This article was first published by News24/CityPress on 8 July 2025
Since 2021, South Africa’s financial authorities – led by the South African Reserve Bank (SARB), in partnership with the Financial Sector Conduct Authority and National Treasury – have been developing a phased regulatory framework for crypto-assets. This process has involved classifying crypto-assets as financial products under the Financial Advisory and Intermediary Services Act (FISA) and bringing service providers under the Financial Intelligence Centre Act (FICA). Its intention is to provide greater oversight and legal certainty in a rapidly evolving sector. While this certainty is welcome, it risks turning into overreach when regulation begins to run ahead of the law. Legal certainty is undoubtedly important, but it must be rooted in clear legislation rather than regulatory discretion.
In May 2025, the Pretoria High Court ruled in favour of Standard Bank in a case involving the SARB’s attempt to freeze funds linked to crypto-asset transactions. SARB had argued that the transactions constituted cross-border capital movement and, thus, fell within the scope of existing exchange control regulations. The court disagreed with this view and held that, under current law, crypto assets are neither “money” nor “capital,” and that the SARB had acted beyond its legal authority. Although the case is under appeal, the judgment highlights a deeper issue in that crypto assets remain undefined in South African law, and that regulators have begun making assumptions about their powers that Parliament has not yet granted.
This is not a new concern. Since launching its Liberty First policy initiative in January 2025, the Free Market Foundation (FMF) has long warned that an unclear legal environment, combined with discretionary enforcement, would undermine both market innovation and legal certainty.

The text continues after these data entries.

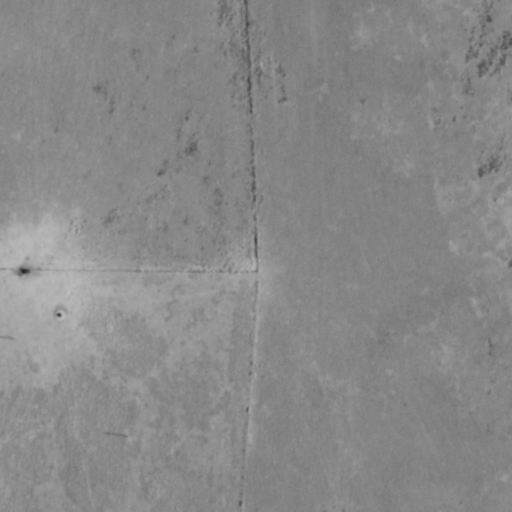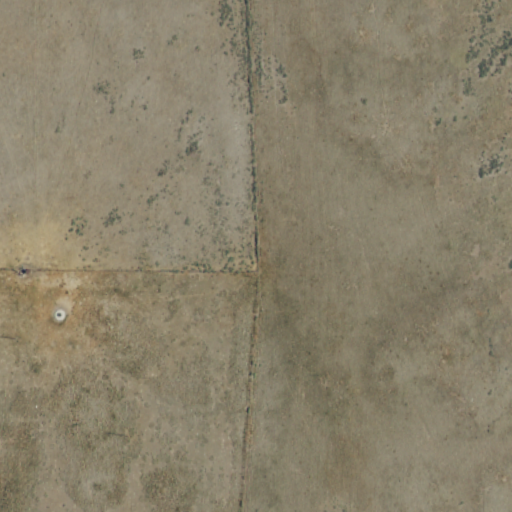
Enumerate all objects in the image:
crop: (256, 256)
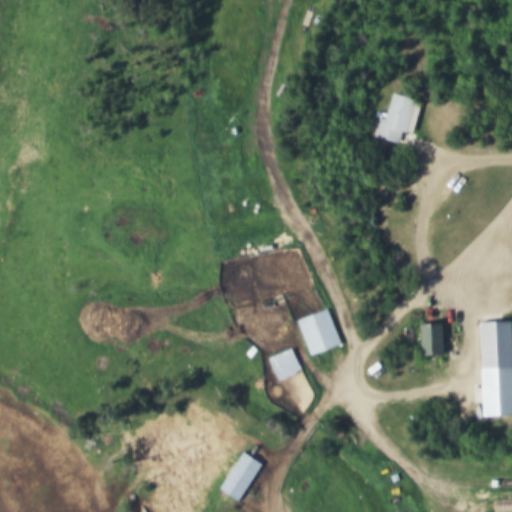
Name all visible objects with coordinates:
building: (401, 119)
road: (435, 199)
road: (384, 330)
building: (322, 332)
building: (437, 339)
building: (497, 345)
building: (291, 369)
building: (243, 477)
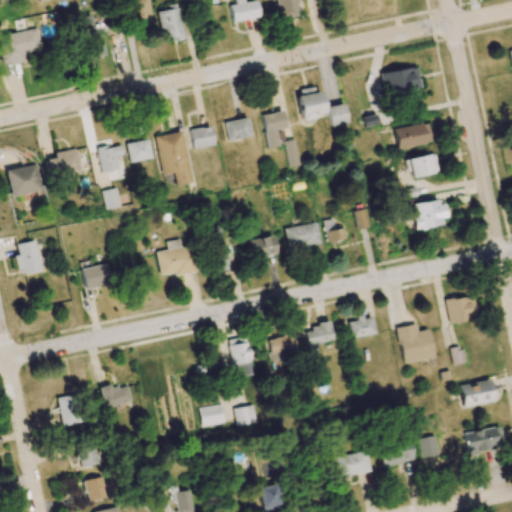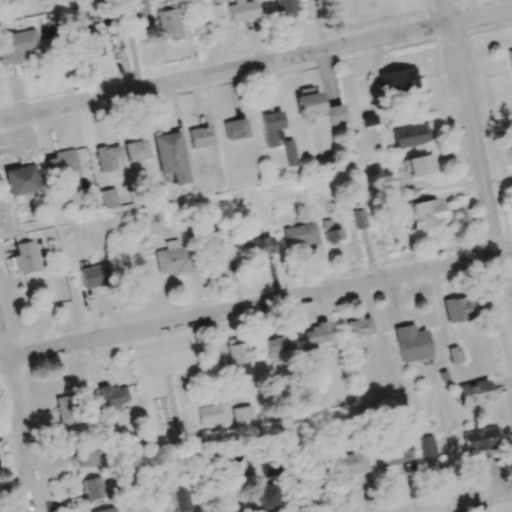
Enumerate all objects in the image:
building: (285, 8)
building: (241, 10)
building: (137, 12)
building: (168, 24)
building: (87, 37)
building: (18, 46)
building: (510, 57)
road: (256, 63)
building: (397, 81)
building: (307, 102)
building: (334, 114)
building: (271, 127)
building: (235, 129)
building: (410, 135)
building: (199, 137)
building: (135, 150)
building: (289, 152)
road: (479, 155)
building: (171, 156)
building: (106, 157)
building: (61, 164)
building: (420, 165)
building: (22, 180)
building: (107, 198)
building: (427, 214)
building: (358, 218)
building: (331, 230)
building: (299, 235)
building: (260, 247)
building: (213, 249)
building: (26, 257)
building: (172, 259)
building: (94, 276)
road: (256, 305)
building: (458, 309)
building: (359, 327)
building: (315, 336)
building: (411, 343)
building: (279, 346)
building: (455, 355)
building: (238, 362)
building: (474, 393)
building: (112, 395)
building: (67, 409)
road: (20, 414)
building: (208, 415)
building: (241, 415)
building: (481, 440)
building: (391, 453)
building: (427, 453)
building: (88, 457)
building: (349, 465)
building: (93, 488)
building: (266, 497)
building: (178, 498)
road: (466, 502)
building: (106, 510)
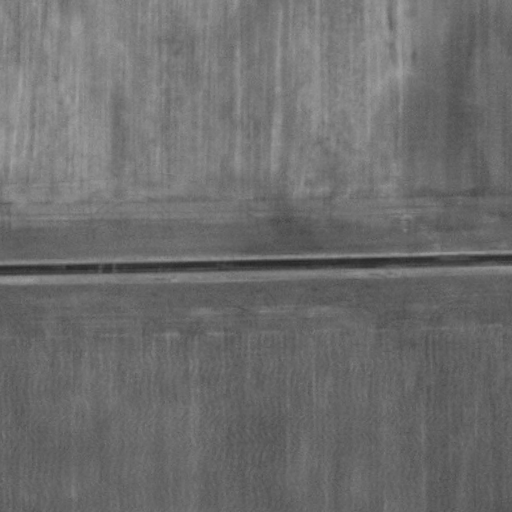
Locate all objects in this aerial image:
road: (255, 260)
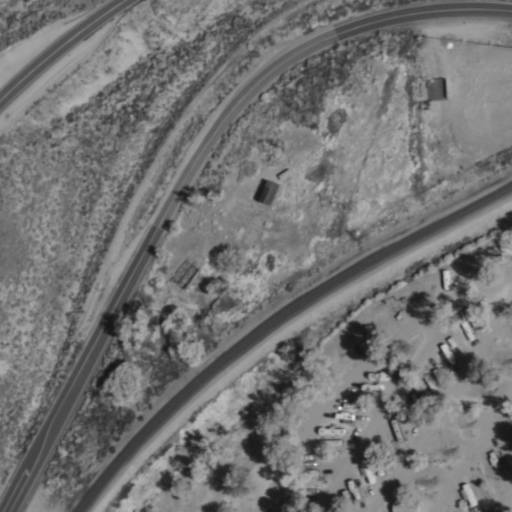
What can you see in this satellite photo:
road: (59, 51)
road: (189, 173)
building: (269, 192)
building: (265, 193)
railway: (487, 199)
railway: (252, 338)
road: (351, 382)
road: (443, 403)
road: (377, 417)
road: (474, 451)
road: (290, 458)
road: (504, 500)
building: (402, 504)
building: (404, 505)
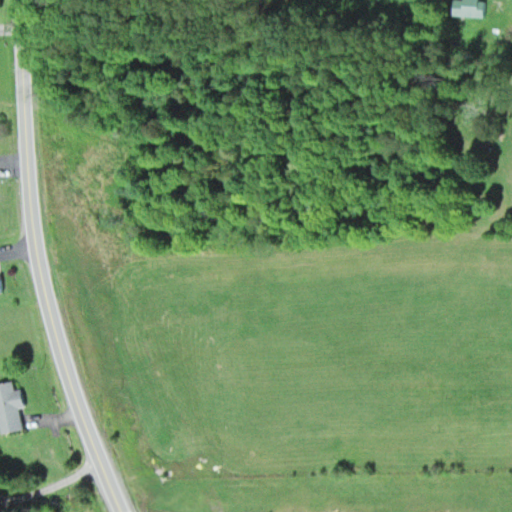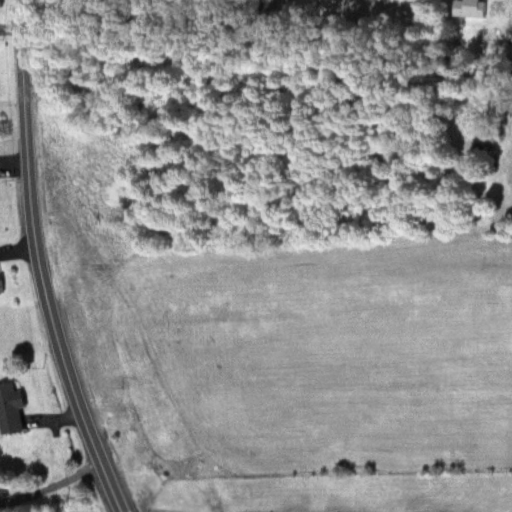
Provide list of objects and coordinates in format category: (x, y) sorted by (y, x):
building: (469, 7)
road: (20, 12)
road: (10, 24)
road: (42, 274)
building: (1, 284)
building: (11, 407)
road: (63, 492)
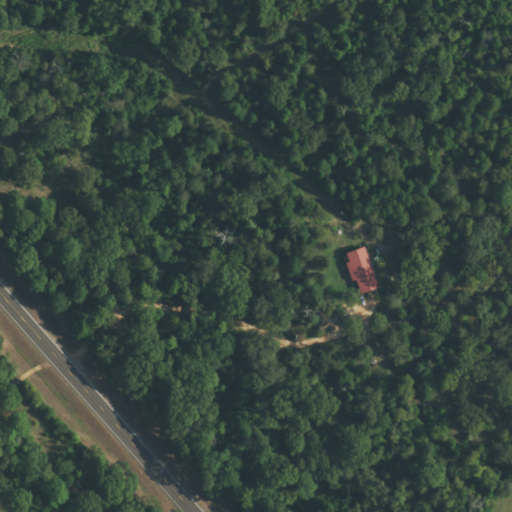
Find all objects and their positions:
road: (29, 27)
building: (359, 270)
road: (96, 402)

We argued then – and continue to argue – that Bitcoin and similar decentralised assets should not be treated as threats to the financial system, but rather important tools for long-term monetary resilience.
South Africa’s public debt is projected to rise to 75.5% of its GDP in 2025/26, amounting to more than R6 trillion. Against this backdrop, of mounting fiscal risk, the FMF has proposed that the SARB and National Treasury should consider holding a strategic Bitcoin reserve as part of a broader sound money strategy. The primary reason for this is that Bitcoin, unlike fiat currency, cannot be debased through inflation. Its decentralised structure and fixed supply make it a credible hedge against fiscal irresponsibility and a weakening rand.
That said, South Africa is not without advantages. It has deep capital markets, a well-developed financial sector, and the capacity to lead on digital financial innovation in the Southern African region. Yet despite these strengths, its regulatory posture has remained cautious and reactive when it comes to crypto assets. Other countries, meanwhile, have been more proactive. Nigeria ranks among the global leaders in Bitcoin adoption despite ongoing regulatory hostility. El Salvador, despite its size, has gone further by declaring Bitcoin legal tender and using it to signal openness to new financial and technological models.
The opportunity is there. But to take it, South Africa must shift its mindset from managing risk through restriction to managing it through clear rules, open engagement, and respect for voluntary exchange.
The FMF supports clear and practical legal definitions for crypto assets. However, we remain concerned that current regulatory developments could pave the way for excessive state control. Treating crypto as “capital” for the purposes of exchange control, for instance, would entrench outdated frameworks that limit economic freedom and discourage investment. Heavy compliance costs imposed on emerging crypto businesses would protect established financial institutions and reduce competition.
There is also a broader context to consider. Much of the state’s energy appears focused on developing a central bank digital currency (CBDC). While a digital rand could, in theory, offer certain efficiencies, it remains a centrally issued instrument that raises serious questions around privacy, autonomy, and monetary freedom. This reality only underscores the importance of ensuring that regulation does not suppress decentralised alternatives in favour of a state-controlled model.
Sound money is a cornerstone of economic freedom. It provides individuals with the ability to save, invest, and plan without the constant erosion of value. Bitcoin and similar digital assets offer individuals more control over their financial lives. Their rise is not a threat to stability, but a reaction to the instability that excessive centralisation often creates.
Now is the time for a measured, principle-based approach. Policymakers should provide a legal framework that protects against fraud and abuse, while leaving space for innovation and voluntary exchange. They should not use the uncertainty surrounding digital assets as an excuse to reassert outdated command-and-control instincts.
The choices we make now will shape South Africa’s role in the future of finance. We can either lead by example or fall behind. But whichever path we take, we must be clear on the stakes. Economic freedom depends on more than what we earn or own. It also depends on the kind of money that we are free to use.